England’s city regions will receive a total of about £5.7bn in sustainable transport funding, with a further £1.2bn being invested in bus services.

However, only about £1.5bn of the transport funding appears to be new money. Some £4.2bn was previously announced in 2019 for cities, while the bus grants will be coming from a £3bn fund promised by prime minister Boris Johnson last year.

Chancellor Rishi Sunak said: “Great cities need great transport and that is why we’re investing billions to improve connections in our city regions as we level up opportunities across the country.

“There is no reason why somebody working in the North and Midlands should have to wait several times longer for their bus or train to arrive in the morning compared to a commuter in the capital.

“This transport revolution will help redress that imbalance as we modernise our local transport networks so they are fit for our great cities and those people who live and work in them.”

Greater Manchester will receive just over £1bn to be used on new Metrolink trams, bus corridors and the Bee Network active travel project.

West Midlands will also receive around £1bn for metro stations and bus rapid transit schemes, with West Yorkshire (£830m), South Yorkshire (£570m), Tees Valley (£310m), the West of England (£540m) and Liverpool City Region (£710m) the other beneficiaries.

The £1.2bn earmarked for buses will be allocated via a new programme aimed at improving infrastructure and services outside London. The recipients are yet to be selected.
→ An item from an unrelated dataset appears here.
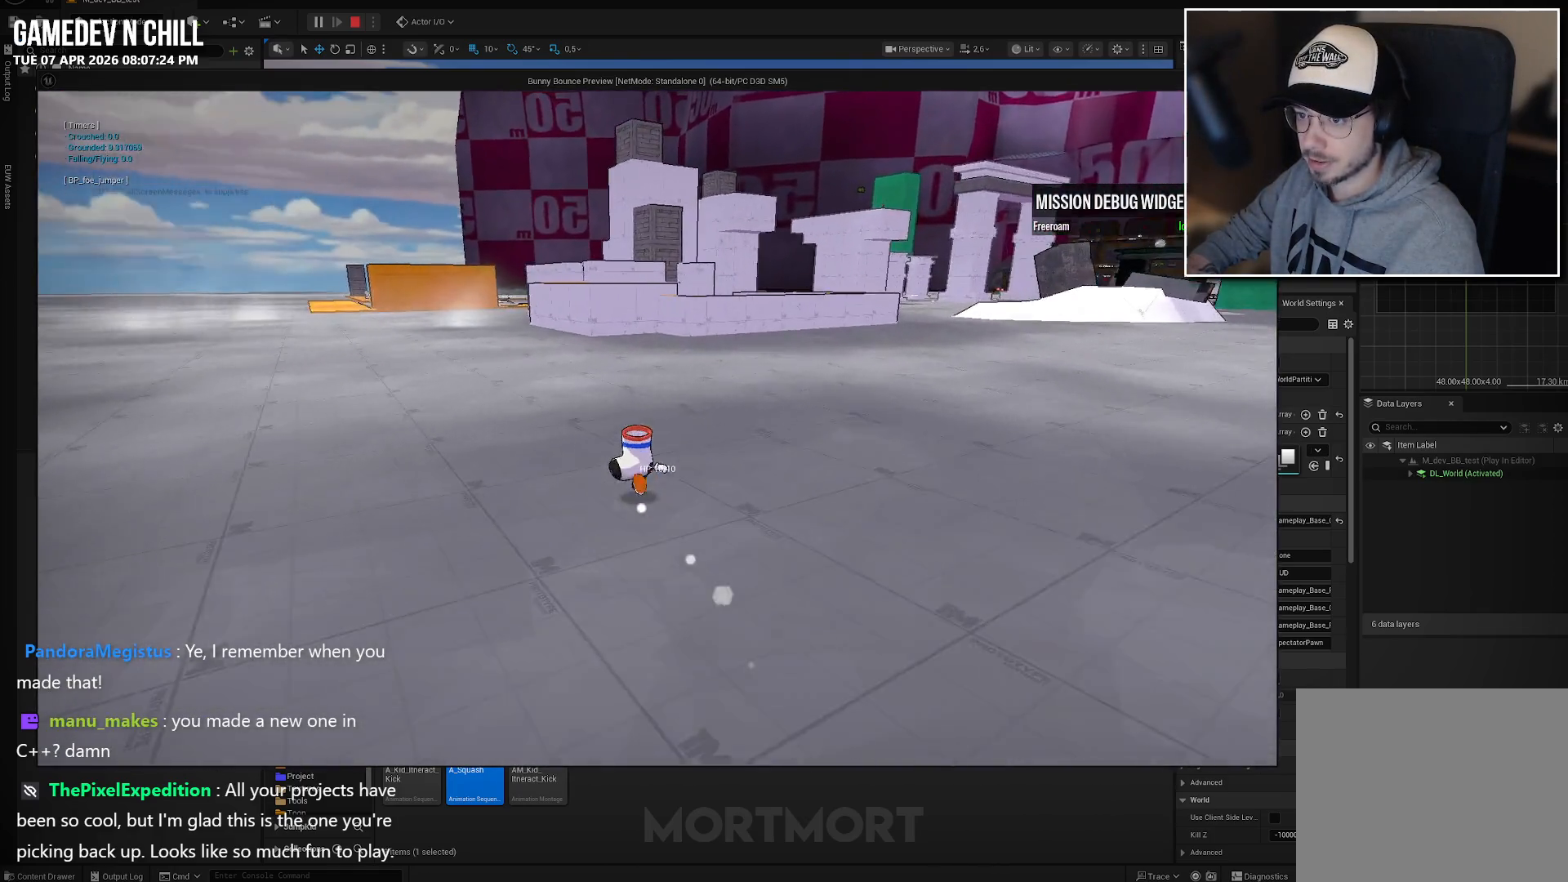
{"buttons": [], "left_stick": "up", "right_stick": "center", "events": []}
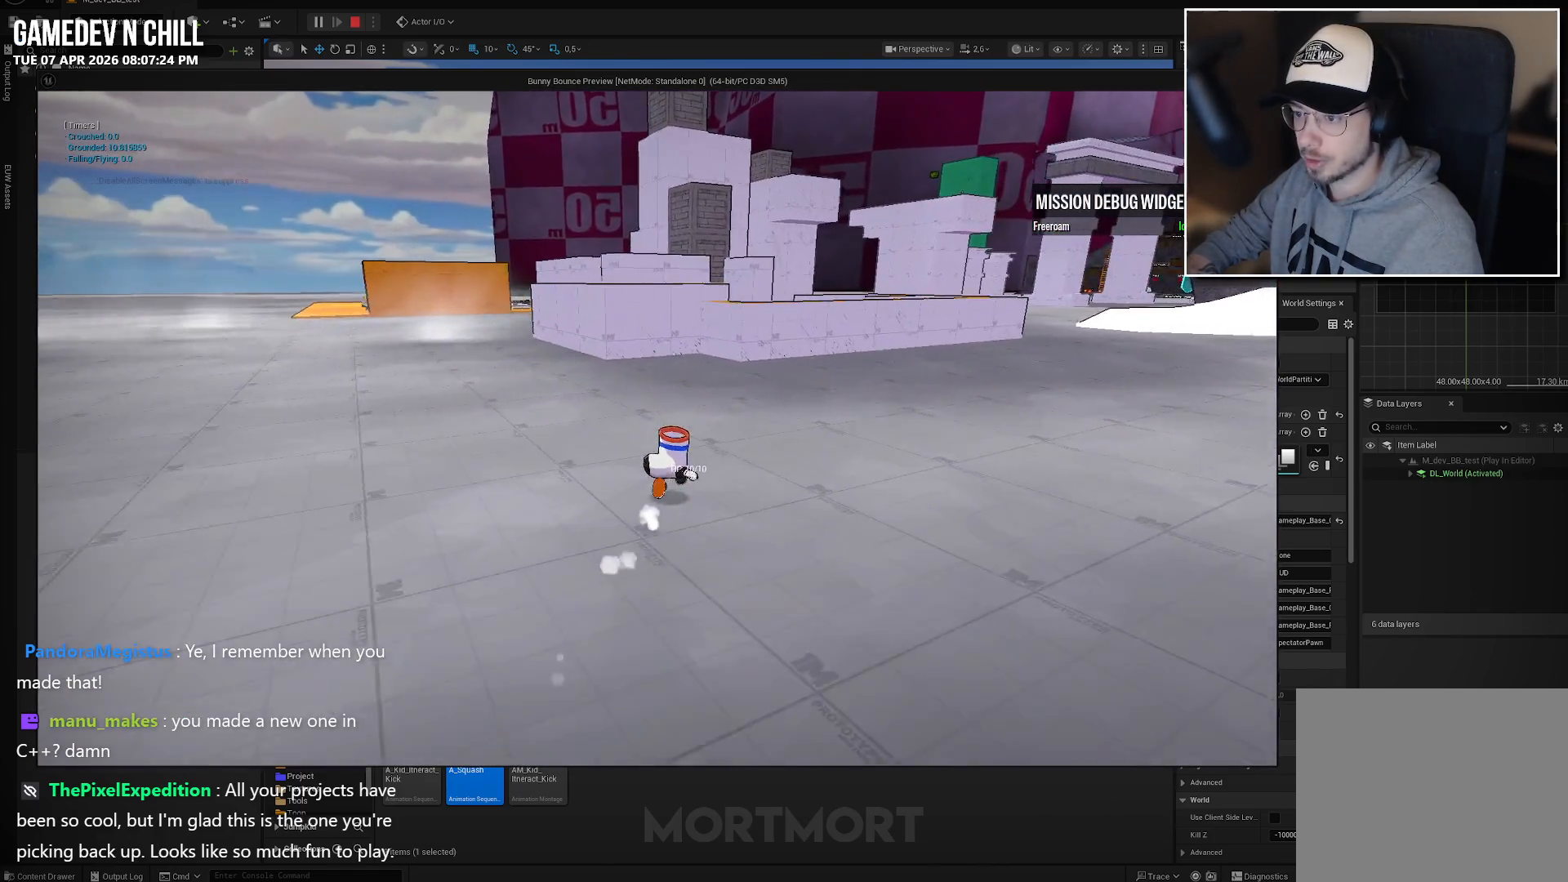
{"buttons": [], "left_stick": "up", "right_stick": "center", "events": []}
The Greater Manchester mayor Andy Burnham gave a qualified welcome to the extra funding. “Infrastructure investment alone will not make levelling up feel real to the people of Greater Manchester,” he said. “That will only happen when the frequency and coverage of bus services are increased and fares are lowered to London levels.”

Andy Street, Conservative mayor of the West Midlands, said the £1bn allocation for his region was the largest single transport sum the area had ever received. Street said: “From more metro lines and train stations, to new bus routes and electric vehicle charging points, this cash will help us to continue to build a clean, green transport network that connects communities and tackles the climate emergency.”

Areas set to receive funding include:

  • Greater Manchester (£1.07bn): For next generation Metrolink tram-train vehicles; new bus corridors at Bury and Ashton-under-Lyme
  • West Midlands (£1.05bn): For projects including Metro extension, including the completion of the Wednesbury to Brierley Hill extension
  • West Yorkshire (£830m): Extending the West Bradford-Cycle Superhighway and installing electric vehicle charging stations in Kirklees neighbourhoods
  • Liverpool City region (£710m): For new and renovated stations in Liverpool and Runcorn as well as an interchange project at St Helens
  • South Yorkshire (£570m): Starting a Supertram renewal project and installing a "Dutch-style" roundabout in Barnsley town centre
  • West of England (£540m): A fully prioritised bus route between Bristol and Bath
  • Tees Valley (£310m): Upgrading Darlington and Middlesbrough train stations, and improving rail links in the region.

Scotland, Wales and Northern Ireland will receive extra funding via the Barnett formula, the mechanism used by the UK government to calculate the allocation of additional money to the devolved nations.